My dad changed the world*

Por Suzi Aguiar

Tive renovada a esperança de um mundo melhor ao ouvir a pequena Gianna. Na inocência peculiar da infância, a garota de seis anos, nos ombros do tio, vê uma multidão deitada no chão, com as mãos na cabeça, em sinal de rendição e declara “*meu pai mudou o mundo”. Gianna não sabe como seu pai morreu, mas sabe que está todo mundo falando sobre ele.

Além dos Estados Unidos, diversos outros locais pelo mundo estão sendo palco de manifestações de repúdio ao racismo e em solidariedade pela morte de George Floyd. O segurança negro foi morto por sufocamento por um policial branco que o derrubou e imobilizou pressionando o joelho contra seu pescoço. Ele morreu gritando “eu não consigo respirar”.

Ele não foi ouvido pelo seu algoz. Mas o mundo o ouviu.

Quantas vezes nós sufocamos a voz e o grito de socorro de negros discriminados pelo Brasil afora? Quantas vezes nos omitimos em suas lutas?

Basta dizer, “eu não sou racista” para realmente não ser?

Vamos pensar só um pouquinho ao que se passa no íntimo das pessoas negras. São mães e pais que veem seus filhos vítimas de racismo, muitas vezes confundidos com bandidos. Quantas histórias de prisões indevidas apenas porque estavam passando num local onde houve um assalto?

A cor da pele é suficiente para que alguém seja considerado superior ou inferior aos demais?

Há racismo de vários tipos. Conheço algumas pessoas que materializam muito bem esta discriminação. Há aqueles que, de forma desvelada, xingam, apontam o dedo, os tratam mal. Outros dizem que não são preconceituosos, mas não se aproximam, não fazem amizade e muitas vezes nem os olham no olhar. Há também aqueles que tratam muito bem um negro pobre. Que o ajuda com dinheiro, alimentos, remédios e lhe dá trabalho. Mas quando se depara com um negro bem-sucedido sente antipatia gratuita. É quase pior do que ignorar. Eles têm direito de viver desde que permaneçam pobres? Quanta hipocrisia!

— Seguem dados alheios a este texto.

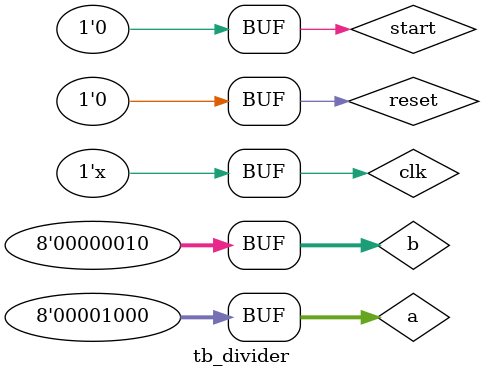
<source format=v>
`timescale 1ns / 1ps


module tb_divider;

	// Inputs
	reg clk;
	reg start;
	reg reset;
	reg [7:0] a;
	reg [7:0] b;

	// Outputs
	wire [7:0] div;
	wire [7:0] mod;
	wire rdy;
	wire div_err;

	// Instantiate the Unit Under Test (UUT)
	div_N uut (
		.clk(clk), 
		.start(start), 
		.reset(reset), 
		.a(a), 
		.b(b), 
		.div(div), 
		.mod(mod), 
		.rdy(rdy), 
		.div_err(div_err)
	);
	always #5 clk = ~clk;
	initial begin
		// Initialize Inputs
		clk = 0;
		start = 0;
		reset = 0;
		a = 0;
		b = 0;

		// Wait 100 ns for global reset to finish
		#100;
		a = 8'h08;
		b = 8'h02;
		start = 1;
		#20
		start = 0;
        
		// Add stimulus here

	end
      
endmodule


</source>
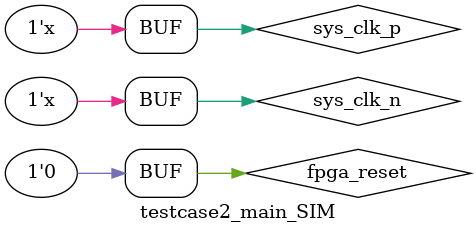
<source format=v>
`timescale 1ns / 1ps


module testcase2_main_SIM( );

    reg sys_clk_p;
    reg sys_clk_n;
    reg fpga_reset;
    
    wire sys_clk;
    wire chip_reset;
    wire PCHR; 
    wire WE; 
    wire SA_EN; 
    wire WBACK;
    wire writeORread;
    wire DRAM_NormalMode_EN; 
    wire normalORIsing; 
    wire RBL_EN_normal; 
    wire RBL_bar_EN_normal;
    wire REF_CTRL_WL;
    wire latch_J;
    wire start_Ising;
    wire [2:0] J;
    wire [5:0] Y_ADDR;
    wire [6:0] X_ADDR;
    wire apply_E_field; 
    wire E_field;
    wire POSNEG_OR_ALLPOS;
    wire notLatch_SA_OR_latch_SA;
    wire RBL_REF_BL_or_offchip;
    wire finish_spin_update;
    wire spin_update_EN;
    
    //Scan chain
    wire scanclk_out;
    wire se;
    wire update_clk;
    wire scanin;
    
    testcase2_main tb2_uut(
    .sys_clk_p(sys_clk_p),
    .sys_clk_n(sys_clk_n),
    .fpga_reset(fpga_reset),
    .sys_clk(sys_clk),
    .PCHR(PCHR), 
    .WE(WE),  
    .SA_EN(SA_EN),  
    .WBACK(WBACK), 
    .writeORread(writeORread), 
    .DRAM_NormalMode_EN(DRAM_NormalMode_EN), 
    .normalORIsing(normalORIsing),   
    .RBL_EN_normal(RBL_EN_normal),  
    .RBL_bar_EN_normal(RBL_bar_EN_normal),  
    .REF_CTRL_WL(REF_CTRL_WL),  
    .latch_J(latch_J),  
    .start_Ising(start_Ising),
    .J(J),  
    .Y_ADDR(Y_ADDR),  
    .X_ADDR(X_ADDR),  
    .apply_E_field(apply_E_field),   
    .E_field(E_field),  
    .POSNEG_OR_ALLPOS(POSNEG_OR_ALLPOS),  
    .notLatch_SA_OR_latch_SA(notLatch_SA_OR_latch_SA),  
    .finish_spin_update(finish_spin_update),
    .spin_update_EN(spin_update_EN),
    .scanclk_out(scanclk_out),
    .se(se),
    .update_clk(update_clk),
    .scanin(scanin)
    );
    
    initial sys_clk_p = 1'b1;
    always #(2.5) sys_clk_p = ~sys_clk_p;
    
    initial sys_clk_n = 1'b0;
    always #(2.5) sys_clk_n = ~sys_clk_n;
    
initial begin
fpga_reset = 1'b0;
#300;
fpga_reset = 1'b1;
#20;
fpga_reset = 1'b0;
end

endmodule

</source>
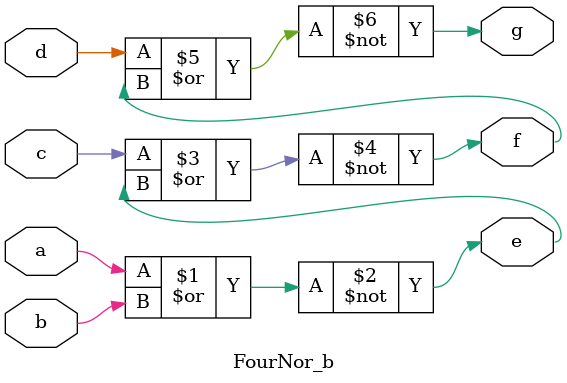
<source format=v>
`timescale 1ns / 1ps

module FourNor_b(
    input a, b, c, d,
    output e, f, g
    );
    
    assign e = ~(a|b);
    assign f = ~(c|e);
    assign g = ~(d|f);
endmodule

</source>
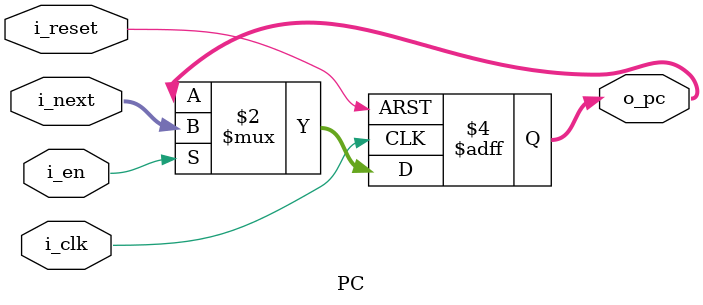
<source format=sv>
module PC (
    input  logic i_clk,
    input  logic i_reset,
    input  logic i_en,
    input  logic [31:0] i_next,
    output logic [31:0] o_pc
);
    always_ff @(posedge i_clk or posedge i_reset) begin
        if (i_reset)
            o_pc <= 32'b0;
        else if (i_en)
            o_pc <= i_next;
    end
endmodule
</source>
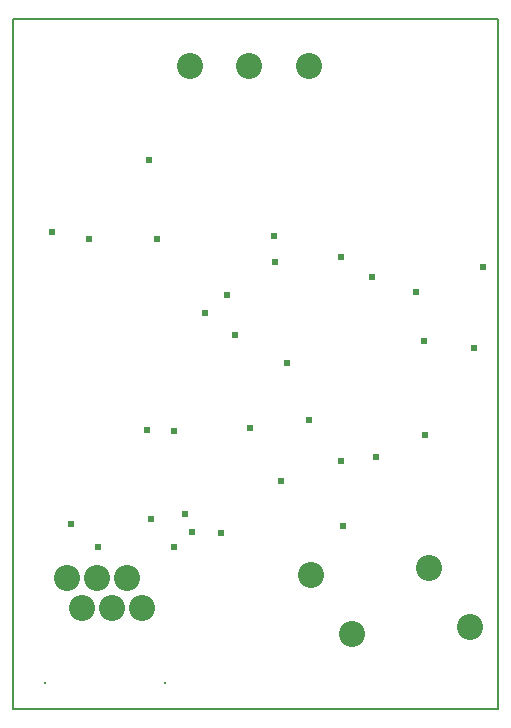
<source format=gbs>
%FSLAX44Y44*%
%MOMM*%
G71*
G01*
G75*
G04 Layer_Color=16711935*
%ADD10R,0.8000X0.8000*%
%ADD11R,0.7000X0.8500*%
%ADD12R,1.0000X1.4000*%
%ADD13R,0.8000X0.8000*%
%ADD14R,6.6000X6.1000*%
%ADD15R,2.0000X1.0000*%
%ADD16R,1.4000X1.0000*%
%ADD17R,1.7000X1.5000*%
%ADD18R,1.5000X0.3000*%
%ADD19R,0.3000X1.5000*%
%ADD20R,1.2500X1.1000*%
%ADD21R,1.1000X1.2500*%
%ADD22R,5.5000X2.0000*%
%ADD23C,0.2540*%
%ADD24C,0.2000*%
%ADD25C,2.0000*%
%ADD26C,0.4000*%
%ADD27C,0.3000*%
%ADD28R,1.0032X1.0032*%
%ADD29R,0.9032X1.0532*%
%ADD30R,1.2032X1.6032*%
%ADD31R,1.0032X1.0032*%
%ADD32R,6.8032X6.3032*%
%ADD33R,2.2032X1.2032*%
%ADD34R,1.6032X1.2032*%
%ADD35R,1.9032X1.7032*%
%ADD36R,1.7032X0.5032*%
%ADD37R,0.5032X1.7032*%
%ADD38R,1.4532X1.3032*%
%ADD39R,1.3032X1.4532*%
%ADD40R,5.7032X2.2032*%
%ADD41C,0.2032*%
%ADD42C,2.2032*%
%ADD43C,0.6032*%
D24*
X0Y0D02*
X410000D01*
X0D02*
Y585000D01*
X410000Y0D02*
Y585000D01*
X0D02*
X410000D01*
D41*
X128230Y22000D02*
D03*
X26630D02*
D03*
D42*
X96430Y111000D02*
D03*
X71030D02*
D03*
X45630D02*
D03*
X58330Y85600D02*
D03*
X83730D02*
D03*
X109130D02*
D03*
X250190Y544830D02*
D03*
X149860D02*
D03*
X199390D02*
D03*
X252129Y114262D02*
D03*
X287129Y64262D02*
D03*
X351947Y120133D02*
D03*
X386947Y70134D02*
D03*
D43*
X113124Y236570D02*
D03*
X277302Y210205D02*
D03*
X135677Y137754D02*
D03*
X71616D02*
D03*
X116825Y161668D02*
D03*
X49098Y156781D02*
D03*
X64338Y398419D02*
D03*
X121760Y398412D02*
D03*
X32703Y403965D02*
D03*
X114903Y465392D02*
D03*
X175825Y149274D02*
D03*
X151386Y150013D02*
D03*
X145452Y165507D02*
D03*
X250491Y245130D02*
D03*
X279160Y155383D02*
D03*
X303249Y366071D02*
D03*
X397858Y374799D02*
D03*
X307089Y213751D02*
D03*
X221906Y379162D02*
D03*
X162389Y335906D02*
D03*
X180511Y351166D02*
D03*
X277708Y383288D02*
D03*
X220970Y401175D02*
D03*
X341088Y353386D02*
D03*
X390412Y305851D02*
D03*
X347477Y312240D02*
D03*
X231562Y293647D02*
D03*
X199953Y237960D02*
D03*
X187841Y317303D02*
D03*
X136095Y235986D02*
D03*
X226472Y193506D02*
D03*
X348903Y232510D02*
D03*
M02*

</source>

A abolição da escravatura no Brasil aconteceu em 13 de maio de 1888. Muitas leis foram necessárias para que os negros obtivessem o direito à liberdade. Mas os fatos mostram que elas não foram suficientes para abolir o racismo das mentes podres. Há séculos os negros passam por infindáveis absurdos, vítimas de pessoas inescrupulosas, débeis de caráter.

Negros, brancos, amarelos, pardos, todos somos pessoas e, por isso, temos o direito de estar onde quisermos, de pertencermos ao mundo que escolhermos. Merecemos, sobretudo, respeito.

Sim, Gianna. Todos nós esperamos que a sua certeza tenha eco. Que a morte de George Floyd realmente mude o mundo. Que o teu futuro seja muito diferente de tudo o que seu pai viveu. Que os negros tomem seu lugar de direito e quem não gostar disso que mude de planeta. Ficaríamos muito bem sem eles.